U.S. corporates refuse to get tempted by consumer-spending signal

posted in: Credit, Economy | 0

Non-defense capital goods ex aircraft, orders vs PCENon-residential fixed investment contributed 0.68 percent to the four-percent growth in U.S. gross domestic product in the second quarter.  A much larger 1.69 percent came from personal consumption expenditures.  Back in 1Q08, non-residential fixed investment peaked at $1.99tn, preceded by PCE one quarter earlier at $10.08tn.  By 2Q14, they surpassed those peaks by 4.1 percent and 8.2 percent, respectively ($2.08tn and $10.91tn).  In the current recovery, PCE’s share in nominal GDP has gone from 67.5 percent in 4Q07 to 68.6 percent in 2Q14, and non-residential fixed investment from 13.4 percent to 12.5 percent.  Increasingly, the economy is reliant on personal consumption more than on business investment.  The irony is, the longer this continues, the higher the risk that the balance sheets of consumers continue to stay stretched, or worse, deteriorate.  Yes, there has been some progress in balance-sheet repair, but not a whole lot.  Total liabilities of households and non-profit organizations peaked in 3Q08 at $14.58tn, and by 1Q14 dropped to $13.78tn.  Looks like progress, until one realizes that the liabilities doubled since 1Q00.  Hence the cautious U.S. corporates when it comes to willingness to press on the capital-spending accelerator.  This was the message delivered in the inaugural piece on this blog, back in April.  Nothing has changed in this respect.
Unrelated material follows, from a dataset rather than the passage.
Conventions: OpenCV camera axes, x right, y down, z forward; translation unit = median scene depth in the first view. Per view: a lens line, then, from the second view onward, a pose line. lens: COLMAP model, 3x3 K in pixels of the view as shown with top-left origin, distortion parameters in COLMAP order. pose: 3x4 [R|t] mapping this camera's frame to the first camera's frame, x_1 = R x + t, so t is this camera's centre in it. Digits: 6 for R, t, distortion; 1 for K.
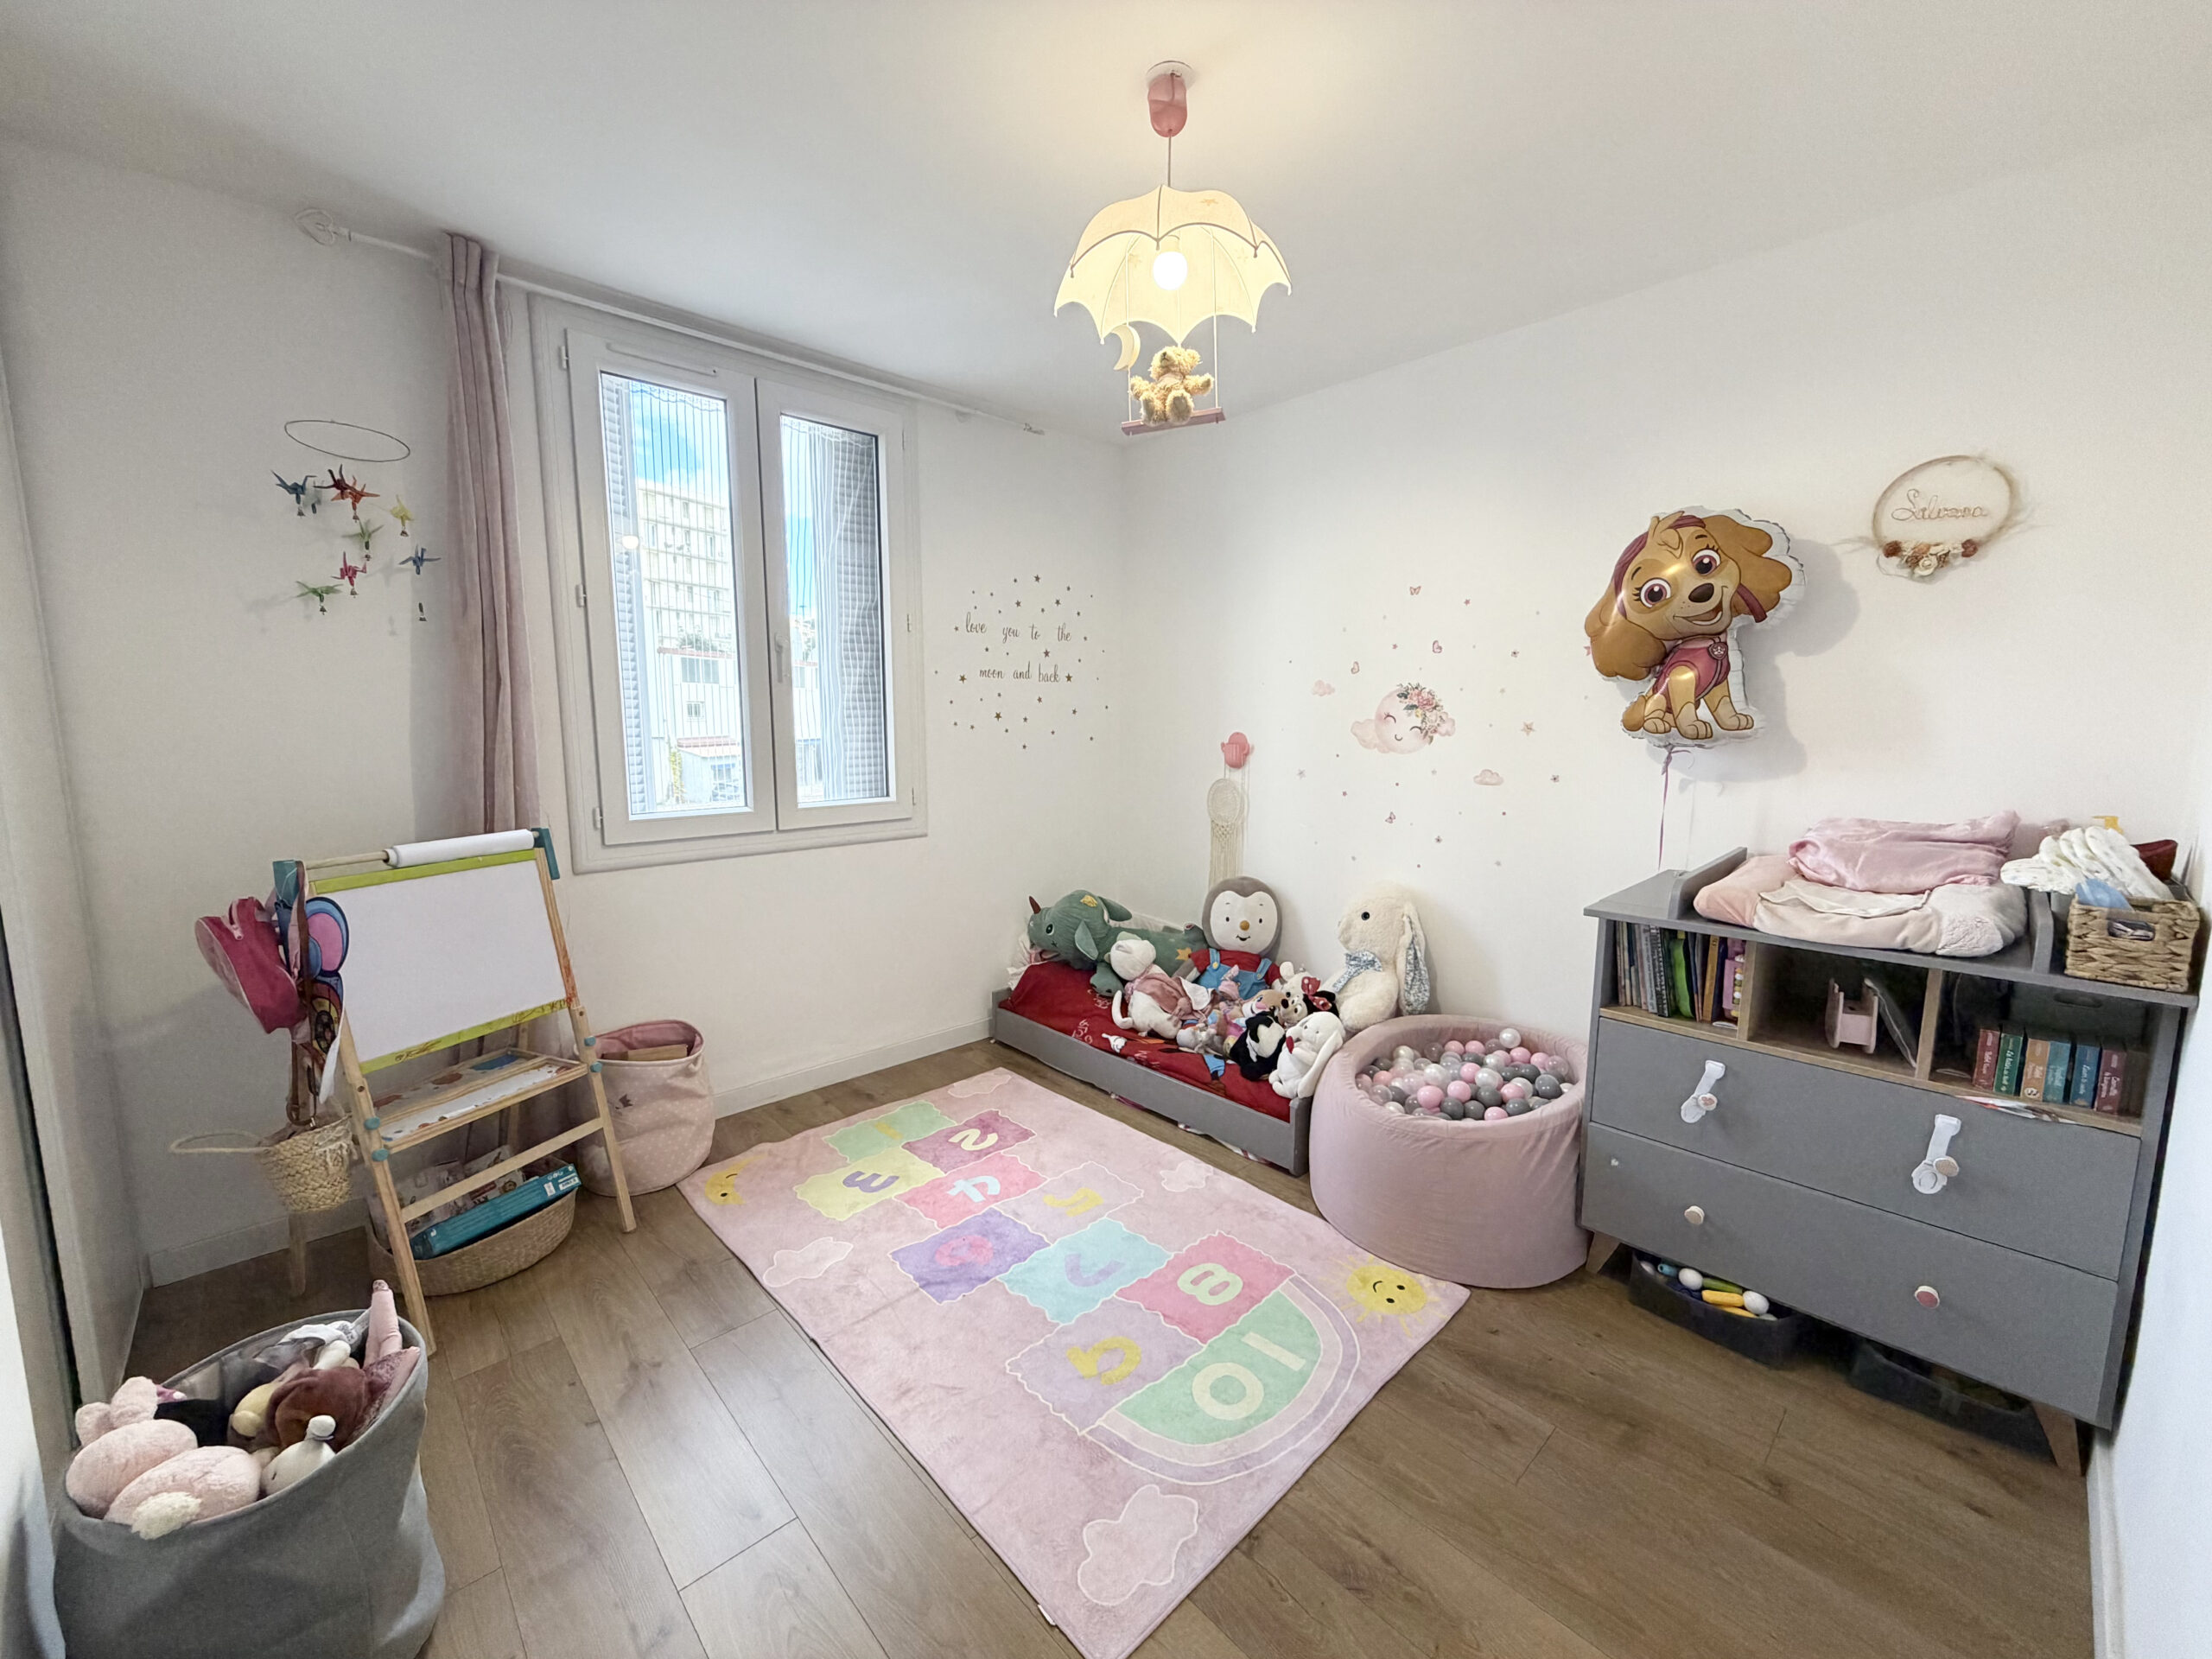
lens RADIAL K [[883.2, 0, 1089.3], [0, 883.2, 830.7], [0, 0, 1]] dist [0.001652, -0.000292]
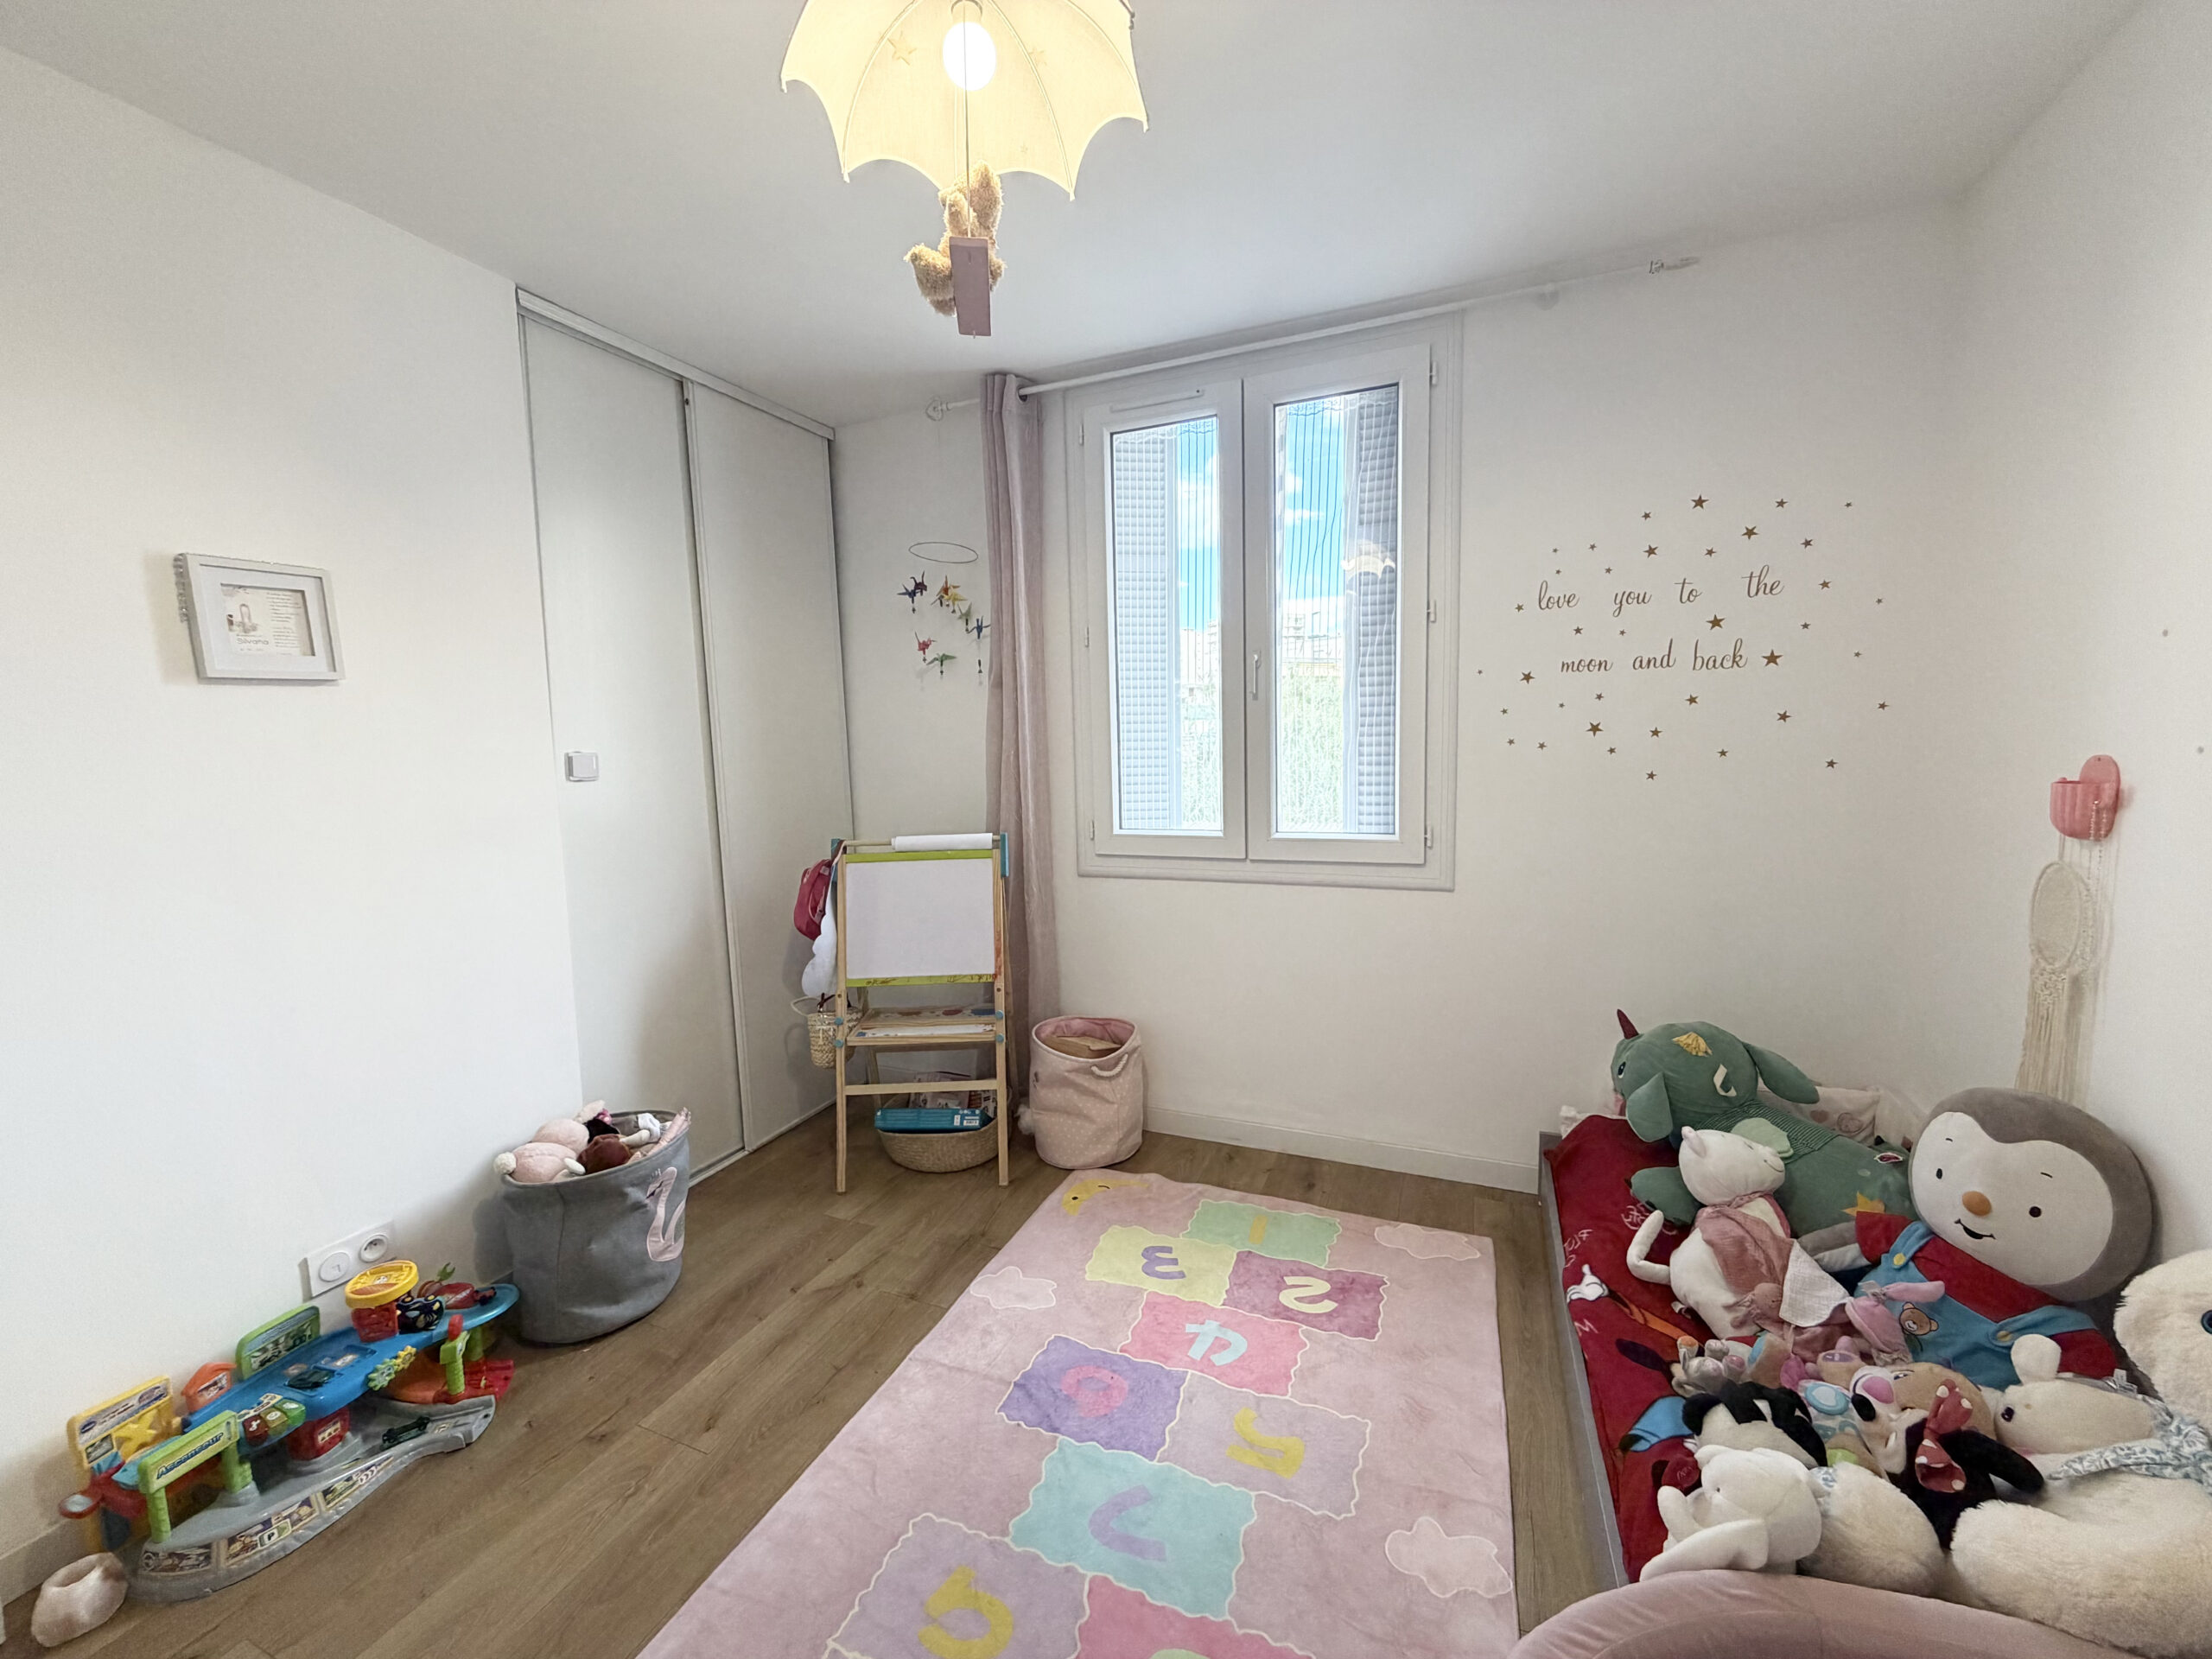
lens RADIAL K [[883.2, 0, 1110.3], [0, 883.2, 828.6], [0, 0, 1]] dist [0.001652, -0.000292]
pose [[0.409916, 0.083164, -0.908324, 0.432692], [-0.092841, 0.994467, 0.049153, -0.065146], [0.907386, 0.064181, 0.415369, 0.482960]]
Non-defense capital goods ex aircraft, orders vs inventoriesAs the chart above shows, in normal circumstances business capex and consumer spending tend to go together.  Since February, there has been a slight acceleration in year-over-year growth rate of consumer spending, which has yet to be fully reciprocated by business.  In Fact, of late they have gone in the opposite direction.  It is not like U.S. corporates lack the wherewithal.  Profits after tax (with inventory valuation and capital consumption adjustments) in 2013 were $1.63tn, versus $976bn in 2008.  The balance sheet is rich in cash, yet this is just one side of the coin.  The bigger issue is debt.  Total liabilities of non-financial corporates were $15.9tn in 1Q14, versus $12.9tn in 4Q09.  In an environment in which sales growth is lacking, more and more companies rely on financial engineering in order to boost the bottom line, and that means stock buybacks.  From a corporate treasurer’s perspective, real interest are zero, especially at the short end, and that is too good an opportunity to pass up.  Hence the accumulation of debt, which does not get invested in capital stock, rather spent on dividend payouts and stock buybacks.  This obviously gets reflected in orders for non-defense capital goods ex-aircraft, a proxy for business capital spending.  Year-over-year growth is in serious deceleration since March – from 7.89 percent to 1.89 percent in June.